Un projet sur deux en relation avec la sécurité informatique
Il n'empêche : dans la typologie des domaines particulièrement concernés par un besoin de renfort en compétences mathématiques, le Big Data figure en tête. Ainsi que la sécurité. « Dans les contacts établis avec les pôles de compétitivité relevant du secteur IT, un projet sur deux évoque la thématique de la sécurité, que ce soit sur le volet hardware ou l'aspect protocoles», relate le représentant de l'Amies. Tout en reconnaissant que les acteurs de cette spécialité n'ont pas attendu la médiation de l'Amies pour développer leurs interconnexions et atomes crochus avec les maths. « C'est un cercle restreint où tout le monde se connaît et on entend toujours les mêmes noms.» Complètent traditionnellement cette typologie, les compétences liées à l'optimisation (recherche opérationnelle) et aux ressources du calcul intensif (tournées vers les usages des tissus industriels régionaux, avec notamment les « maisons de la modélisation » et la maison de la simulation du campus Paris-Orsay), et plus proche encore de l'informatique, les compétences en méthodes et preuves formelles.
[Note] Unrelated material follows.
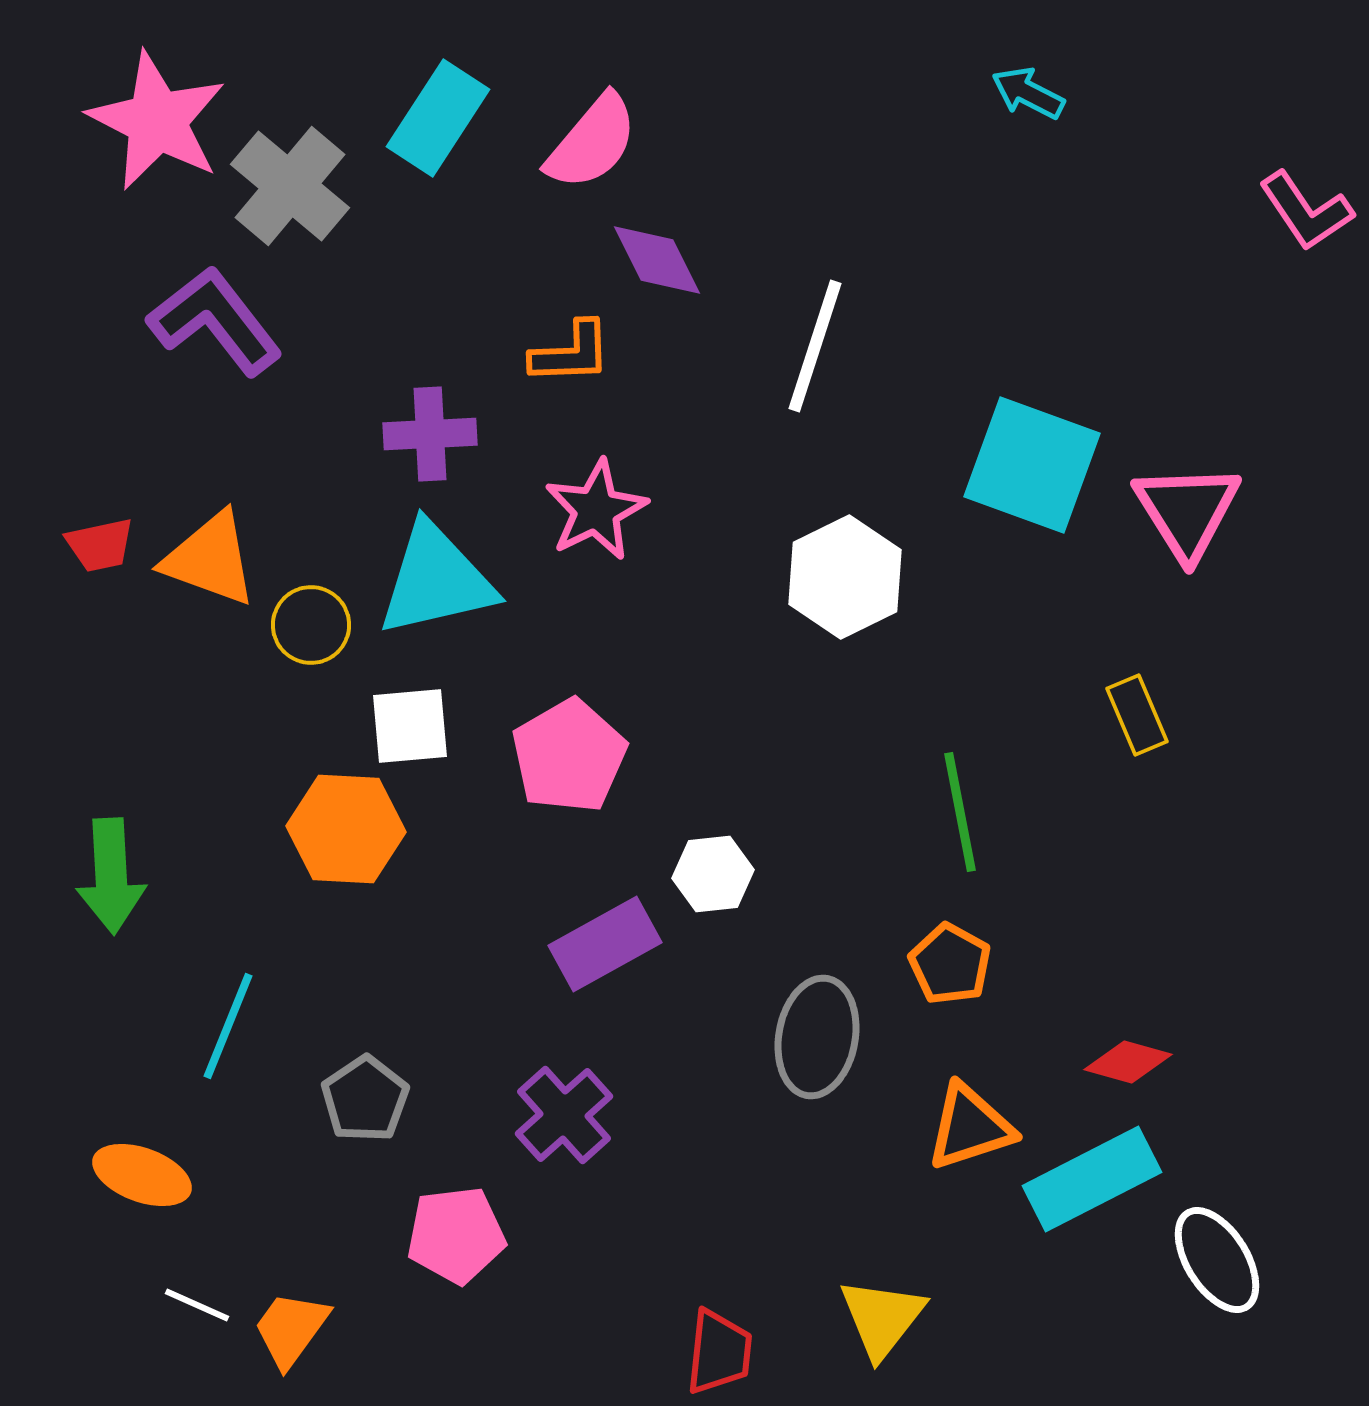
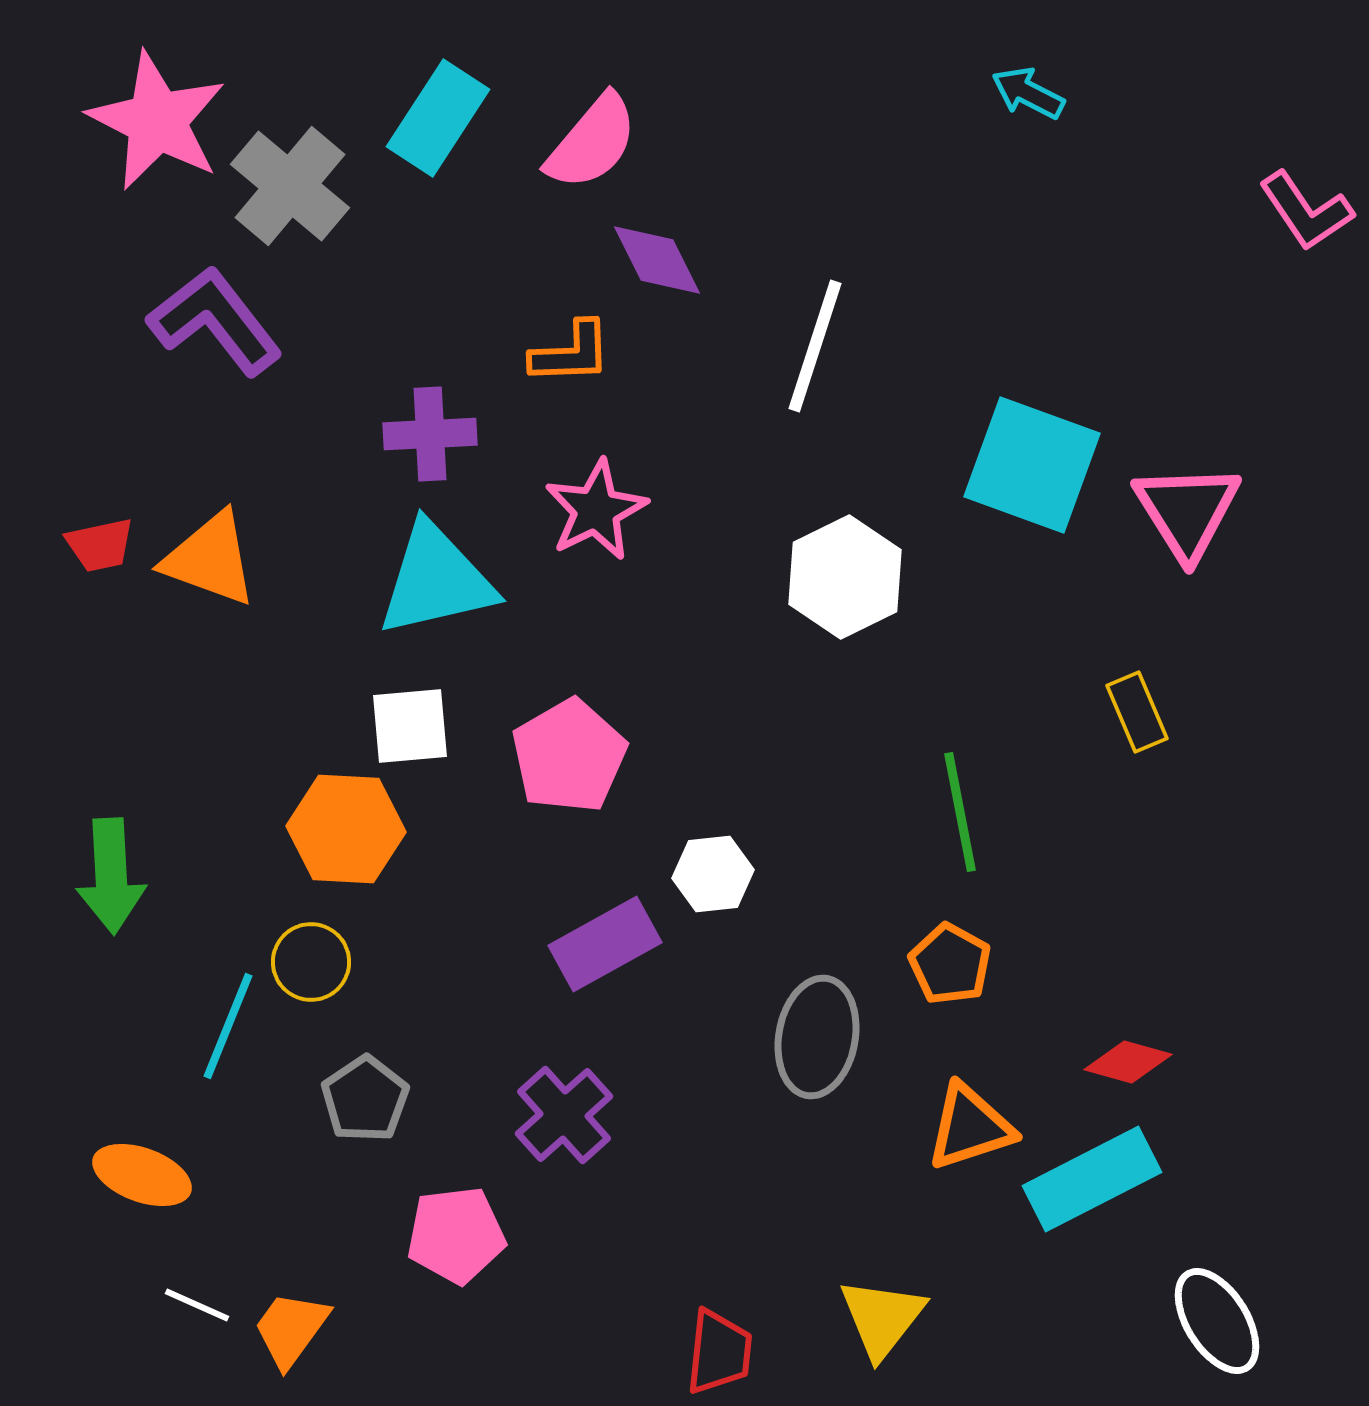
yellow circle at (311, 625): moved 337 px down
yellow rectangle at (1137, 715): moved 3 px up
white ellipse at (1217, 1260): moved 61 px down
L'entretien des compétences (dans une optique de formation continue) fait également partie du jeu des interactions et actions soutenues par l'Amies notamment en direction des PME et ETI. « Plus nouveau, le fait qu'au niveau national et de la formation initiale, soit reconnue l'association entre ingénierie et mathématiques, au travers des cursus du réseau Figure », note Richard Fontanges. A ce jour, une quinzaine d'universités accueillent des étudiants dans de tels masters. Dont neuf étiquetés ingénierie informatique.